Bangladesh’s National Security Intelligence (NSI) is pushing for U.S. help to create a humanitarian corridor that could send Rohingya refugees back home to Myanmar. The agency is walking a tightrope, working with political parties and even some Islamist groups to make this repatriation happen.
A big United Nations conference on the Rohingya Muslims and other minorities in Myanmar kicks off on September 30 at UN headquarters in New York. It’s a key moment to spotlight the ongoing crisis.
In the lead-up, NSI quietly met last month in Cox’s Bazar with leaders from the Arakan Rohingya National Council (ARNC) and the Forcibly Displaced Myanmar National-Representative Committee (FDMN-RC). NSI Director General Major General Abu Mohammad Sarwar Farid tasked the Cox’s Bazar branch head, Shah Jahan, with leading those talks. The goal? Find real representatives who can speak for the Rohingya in Bangladesh’s refugee camps and push for their safe return to Myanmar.
But it’s no easy task. Some potential leaders have ties to drug trafficking rings, while others face accusations of jihadist links. Groups like ARNC and FDMN-RC also get flak for being too cozy with Bangladesh’s government in Dhaka.
For years, NSI focused more on watching the camps for trouble—like instability or outside meddling—than on repatriation. Reports even suggest the agency used the camps to keep tabs on domestic opponents back home.
Things took a dark turn when NSI forced thousands of young Rohingya men back to Myanmar. There, the military junta pushed them to fight the Arakan Army, an ethnic rebel group in the country’s civil war. This move backfired, giving the Arakan Army excuses for abuses that worsened the humanitarian mess. It drove even more refugees across the border into Bangladesh daily.
Now, many Rohingya refugees see the Arakan Army as a greater danger than the junta itself. Violence in the camps has eased up, and armed Rohingya groups like the Arakan Rohingya Salvation Army (ARSA) and the Rohingya Solidarity Organisation (RSO) have shifted gears. NSI is leveraging these groups to pressure the Arakan Army into accepting refugees back.
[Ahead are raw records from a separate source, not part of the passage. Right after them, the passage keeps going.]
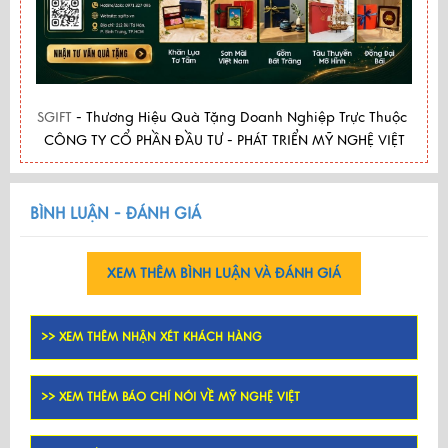
SGIFT
- Thương Hiệu Quà Tặng Doanh Nghiệp Trực Thuộc
CÔNG TY CỔ PHẦN ĐẦU TƯ - PHÁT TRIỂN MỸ NGHỆ VIỆT
BÌNH LUẬN - ĐÁNH GIÁ
XEM THÊM BÌNH LUẬN VÀ ĐÁNH GIÁ
>> XEM THÊM NHẬN XÉT KHÁCH HÀNG
>> XEM THÊM BÁO CHÍ NÓI VỀ MỸ NGHỆ VIỆT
Just last week, on September 15, the Arakan Army said the junta launched a surprise attack to hold onto key spots like Sittwe and Kyaukphyu in Rakhine State. The fighting includes artillery shells raining down on Arakan Army areas in Ponnagyun and Pauktaw townships, both in the Sittwe District. The civil war shows no signs of letting up.
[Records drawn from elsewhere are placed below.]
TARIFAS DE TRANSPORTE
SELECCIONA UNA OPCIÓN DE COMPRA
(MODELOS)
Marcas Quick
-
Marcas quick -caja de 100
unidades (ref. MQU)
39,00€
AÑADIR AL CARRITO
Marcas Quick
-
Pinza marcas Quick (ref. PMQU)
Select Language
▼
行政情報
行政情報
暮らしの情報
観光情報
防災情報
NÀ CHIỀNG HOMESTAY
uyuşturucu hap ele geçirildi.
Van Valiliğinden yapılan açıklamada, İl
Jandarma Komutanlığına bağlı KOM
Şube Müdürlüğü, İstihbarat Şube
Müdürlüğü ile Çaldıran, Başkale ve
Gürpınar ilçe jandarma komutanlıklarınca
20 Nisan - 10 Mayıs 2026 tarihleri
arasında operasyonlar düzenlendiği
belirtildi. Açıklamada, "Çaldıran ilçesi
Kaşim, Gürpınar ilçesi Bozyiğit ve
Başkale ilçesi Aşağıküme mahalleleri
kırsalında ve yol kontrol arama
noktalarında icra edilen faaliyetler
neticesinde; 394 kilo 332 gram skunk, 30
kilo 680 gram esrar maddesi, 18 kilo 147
Bangladesh’s Foreign Ministry stepped up recently with a three-day event in Cox’s Bazar from August 24 to 26. Called the ‘Stakeholders’ Dialogue: Takeaway to the High-Level Conference on the Rohingya Situation,’ it marked the eighth anniversary of the crisis. Nobel winner Muhammad Yunus opened it, urging the world to keep the Rohingya issue front and center. He called for their dignified, safe return and stressed the moral duty to stop the ethnic cleansing of this persecuted minority in Myanmar.
Under former Prime Minister Sheikh Hasina, Bangladesh tried multiple times to get Rohingya refugees repatriated, but Myanmar’s refusal to cooperate, plus regional politics and the refugees’ real fears for their lives, blocked every effort.
Tensions between Bangladesh and Myanmar have heated up lately, and growing U.S. involvement in the region could make things worse. Repatriation talks might stall amid clashing national interests, risking a major breakdown in progress.